REQUIRED TASK 1: Count the lines in the listing below that contain the string "kern", matching case exactly. Reply with the number alone.
** BEGIN PROVIDED TEXT **
Roping a Bride (Selig, 1915)
I think I might do a series of reviews of silent films with gay themes, focusing on those not covered as much as the big three that everyone talks about – Different From the Others (1919), Michael (1924), and Sex in Chains (1928). This obscure Tom Mix short seems like a good starting place.
A lot of cowboy movies are homoerotic, but for what’s ostensibly a story about two men trying to woo the same woman, Roping a Bride (1915) is one of the gayest films I’ve ever seen.
The film opens with Tom (Tom Mix) and Dick (Sid Jordan) sitting together on the grass. Tom helps himself to a cigarette from Dick’s pocket, Dick remarks how over the years they’ve “naturally got to like everything jest about the same”, and they both have a good laugh at nothing in particular.
** END PROVIDED TEXT **
** BEGIN EXCERPTED DATA **
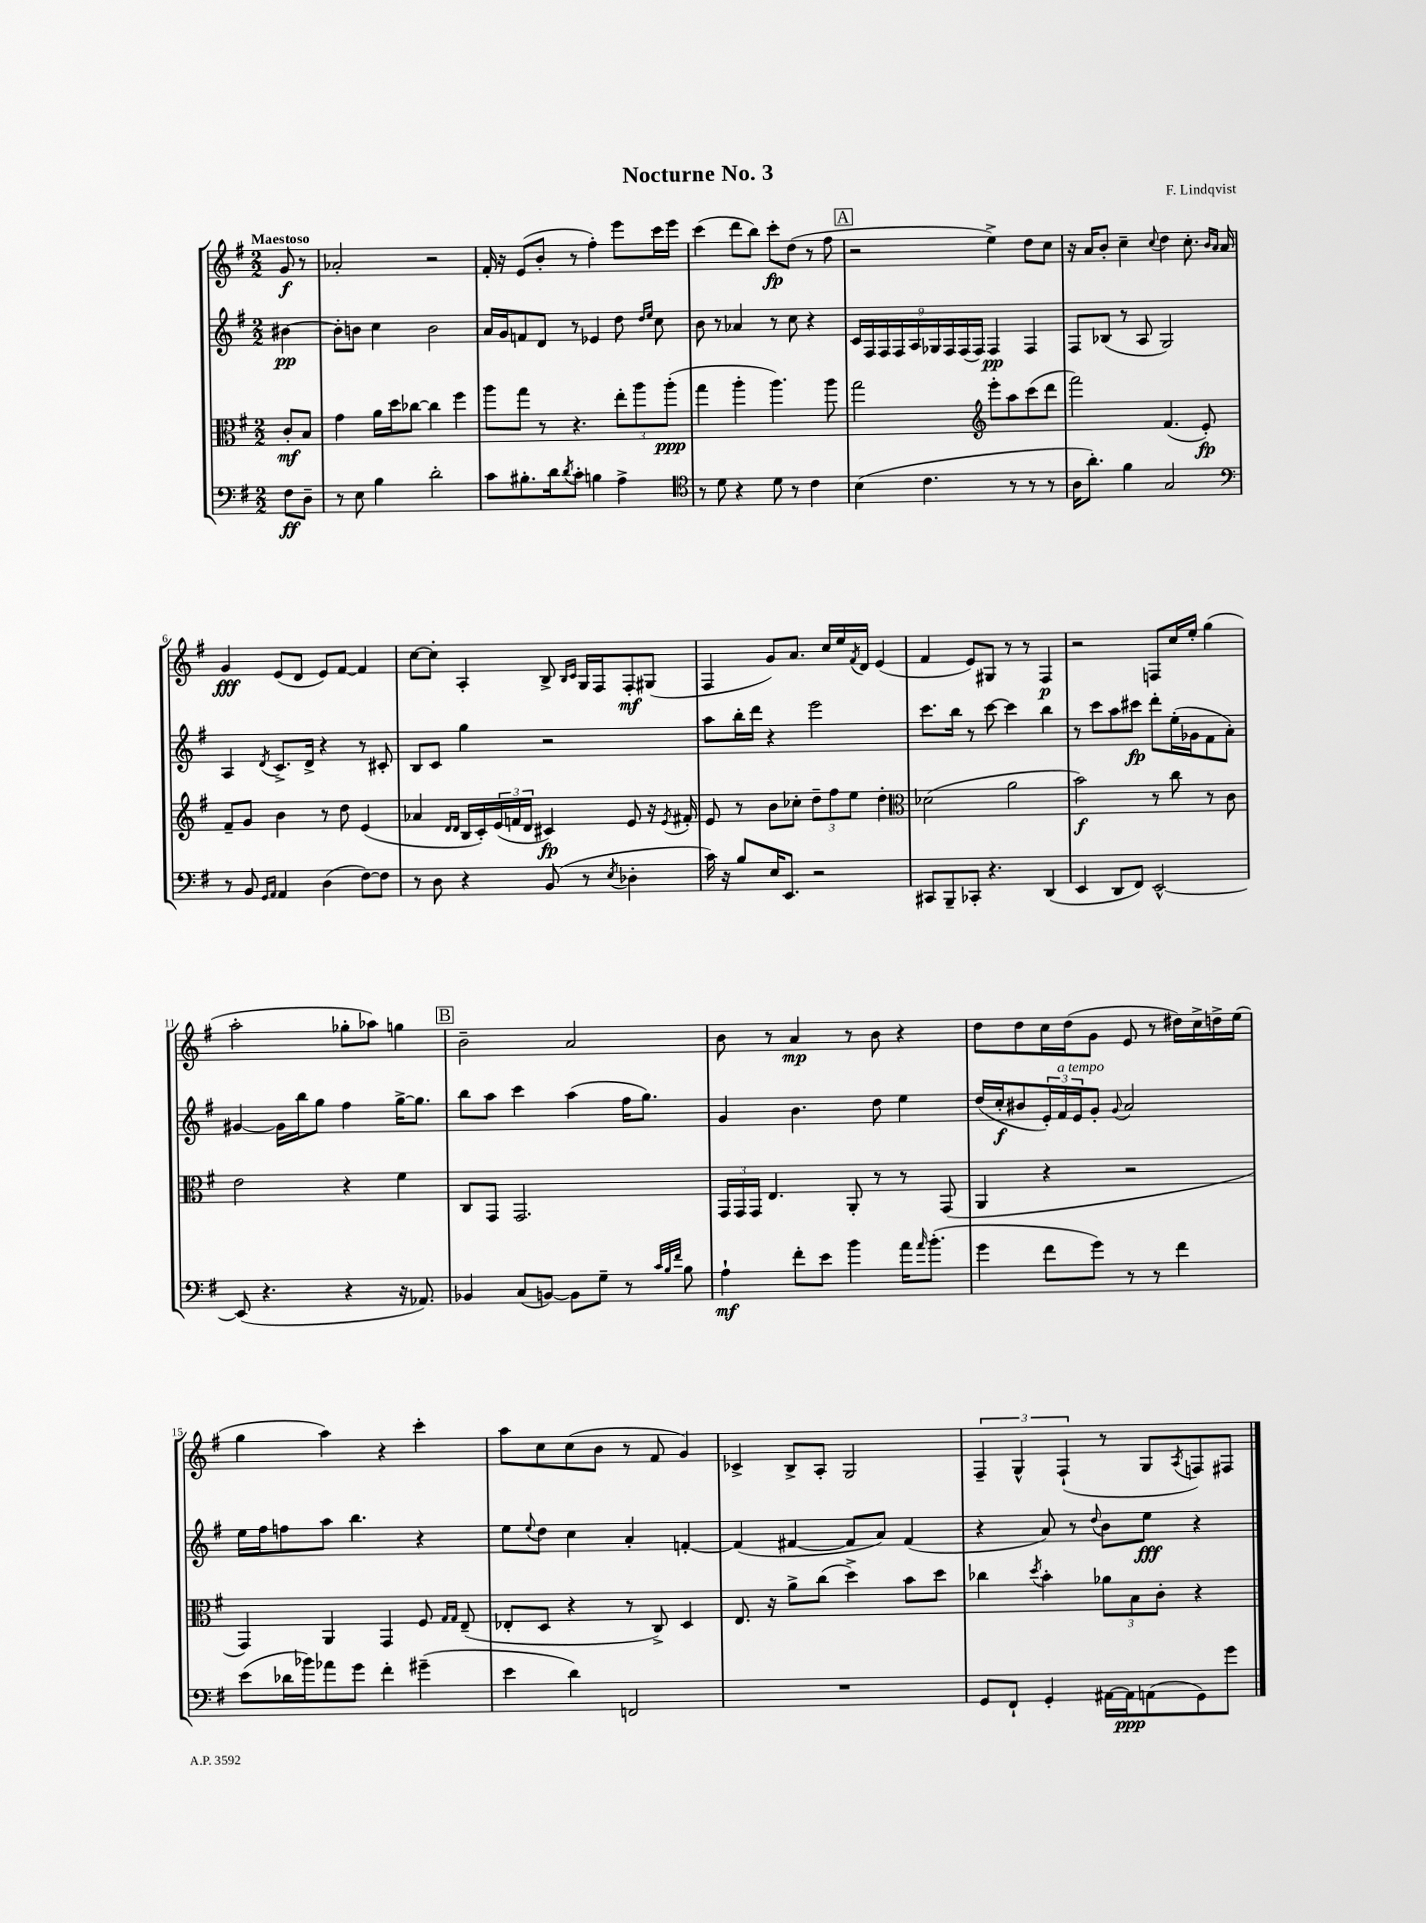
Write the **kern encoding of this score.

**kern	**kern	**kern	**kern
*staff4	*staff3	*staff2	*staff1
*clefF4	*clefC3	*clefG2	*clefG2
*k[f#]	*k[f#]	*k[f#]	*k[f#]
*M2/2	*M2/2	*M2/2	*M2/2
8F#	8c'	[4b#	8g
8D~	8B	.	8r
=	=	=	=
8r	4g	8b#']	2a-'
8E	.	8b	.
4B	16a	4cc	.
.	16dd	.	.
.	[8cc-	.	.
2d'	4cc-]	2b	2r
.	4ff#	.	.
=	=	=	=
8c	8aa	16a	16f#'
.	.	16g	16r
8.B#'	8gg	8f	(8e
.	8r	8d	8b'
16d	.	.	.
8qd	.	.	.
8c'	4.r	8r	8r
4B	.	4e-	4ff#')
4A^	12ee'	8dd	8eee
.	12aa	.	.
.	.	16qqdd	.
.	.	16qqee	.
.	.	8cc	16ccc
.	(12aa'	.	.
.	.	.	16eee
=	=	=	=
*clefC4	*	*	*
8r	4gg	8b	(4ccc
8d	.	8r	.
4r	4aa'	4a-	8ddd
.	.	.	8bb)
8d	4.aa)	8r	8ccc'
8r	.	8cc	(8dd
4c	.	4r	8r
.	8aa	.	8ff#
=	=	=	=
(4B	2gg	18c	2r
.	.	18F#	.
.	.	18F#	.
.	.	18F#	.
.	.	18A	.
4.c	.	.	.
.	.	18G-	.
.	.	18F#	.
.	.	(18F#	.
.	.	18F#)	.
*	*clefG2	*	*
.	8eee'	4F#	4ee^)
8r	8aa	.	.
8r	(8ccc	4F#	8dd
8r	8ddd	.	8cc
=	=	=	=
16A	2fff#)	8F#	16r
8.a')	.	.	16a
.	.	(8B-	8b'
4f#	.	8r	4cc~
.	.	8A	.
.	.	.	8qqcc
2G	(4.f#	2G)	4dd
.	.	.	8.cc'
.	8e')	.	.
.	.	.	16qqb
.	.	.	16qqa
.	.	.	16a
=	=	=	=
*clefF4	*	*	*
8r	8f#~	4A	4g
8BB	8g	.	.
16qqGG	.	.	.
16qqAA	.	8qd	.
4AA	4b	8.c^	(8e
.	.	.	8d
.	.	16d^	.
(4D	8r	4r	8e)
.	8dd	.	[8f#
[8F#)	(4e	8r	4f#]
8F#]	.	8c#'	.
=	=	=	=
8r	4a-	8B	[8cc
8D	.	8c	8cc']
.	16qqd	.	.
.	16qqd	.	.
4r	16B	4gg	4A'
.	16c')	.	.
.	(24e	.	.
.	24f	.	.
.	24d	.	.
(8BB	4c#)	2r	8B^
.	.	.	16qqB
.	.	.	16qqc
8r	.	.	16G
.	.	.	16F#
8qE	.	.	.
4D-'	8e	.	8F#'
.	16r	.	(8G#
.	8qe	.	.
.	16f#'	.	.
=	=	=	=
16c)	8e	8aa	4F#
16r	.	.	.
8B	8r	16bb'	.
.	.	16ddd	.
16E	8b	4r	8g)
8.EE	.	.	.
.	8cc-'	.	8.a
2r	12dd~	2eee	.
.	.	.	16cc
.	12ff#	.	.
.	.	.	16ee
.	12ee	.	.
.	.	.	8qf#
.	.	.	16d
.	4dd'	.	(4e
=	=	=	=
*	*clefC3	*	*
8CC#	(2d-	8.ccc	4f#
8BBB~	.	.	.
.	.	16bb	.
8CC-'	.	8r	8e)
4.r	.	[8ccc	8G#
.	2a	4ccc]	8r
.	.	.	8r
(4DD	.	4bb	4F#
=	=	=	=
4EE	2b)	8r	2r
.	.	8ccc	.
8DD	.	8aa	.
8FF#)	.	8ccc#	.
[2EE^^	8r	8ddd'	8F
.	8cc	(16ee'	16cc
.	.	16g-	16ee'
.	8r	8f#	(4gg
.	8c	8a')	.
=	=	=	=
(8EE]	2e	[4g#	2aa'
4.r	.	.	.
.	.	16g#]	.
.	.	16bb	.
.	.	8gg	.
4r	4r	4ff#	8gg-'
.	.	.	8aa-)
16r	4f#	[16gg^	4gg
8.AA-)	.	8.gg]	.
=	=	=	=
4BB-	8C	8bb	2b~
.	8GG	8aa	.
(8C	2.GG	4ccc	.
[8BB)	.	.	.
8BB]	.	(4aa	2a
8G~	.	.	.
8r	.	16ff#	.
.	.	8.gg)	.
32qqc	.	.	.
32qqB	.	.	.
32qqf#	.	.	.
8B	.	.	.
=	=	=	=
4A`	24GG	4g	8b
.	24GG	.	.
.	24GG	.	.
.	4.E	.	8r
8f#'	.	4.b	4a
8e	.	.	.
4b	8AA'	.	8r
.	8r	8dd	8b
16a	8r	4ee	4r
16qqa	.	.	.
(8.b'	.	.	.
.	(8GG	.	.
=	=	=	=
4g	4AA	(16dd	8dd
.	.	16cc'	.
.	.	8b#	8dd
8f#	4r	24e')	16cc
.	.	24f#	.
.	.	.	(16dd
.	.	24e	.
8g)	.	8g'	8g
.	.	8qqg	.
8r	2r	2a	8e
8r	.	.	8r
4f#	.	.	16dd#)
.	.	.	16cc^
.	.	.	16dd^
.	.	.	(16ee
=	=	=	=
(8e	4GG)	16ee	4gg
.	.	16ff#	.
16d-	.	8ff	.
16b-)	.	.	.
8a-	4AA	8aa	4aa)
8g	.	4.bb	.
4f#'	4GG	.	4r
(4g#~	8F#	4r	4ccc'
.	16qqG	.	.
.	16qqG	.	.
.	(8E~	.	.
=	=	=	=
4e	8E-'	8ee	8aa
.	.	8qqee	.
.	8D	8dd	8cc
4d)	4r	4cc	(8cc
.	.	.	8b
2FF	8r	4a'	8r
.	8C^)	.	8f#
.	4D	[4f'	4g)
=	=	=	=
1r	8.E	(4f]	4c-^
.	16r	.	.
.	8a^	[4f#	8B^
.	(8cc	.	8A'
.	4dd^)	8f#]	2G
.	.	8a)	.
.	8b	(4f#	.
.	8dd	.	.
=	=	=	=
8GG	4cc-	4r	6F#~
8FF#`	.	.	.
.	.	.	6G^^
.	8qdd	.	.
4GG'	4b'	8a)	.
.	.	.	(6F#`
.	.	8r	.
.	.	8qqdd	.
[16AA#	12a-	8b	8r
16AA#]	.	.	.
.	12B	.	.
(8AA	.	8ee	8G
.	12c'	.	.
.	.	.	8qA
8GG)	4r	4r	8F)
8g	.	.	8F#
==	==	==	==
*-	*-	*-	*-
** END EXCERPTED DATA **
REQUIRED TASK 2:
Answer these questions using the passage on Roping a Bride above:
(a) Which three films does the passage call the big three that everyone talks about?
(b) Which actor plays Dick?
(c) What does Tom take from Dick's pocket?

COMPLETE OUTPUT 1: 2

COMPLETE OUTPUT 2:
(a) Different From the Others (1919), Michael (1924), and Sex in Chains (1928)
(b) Sid Jordan
(c) A cigarette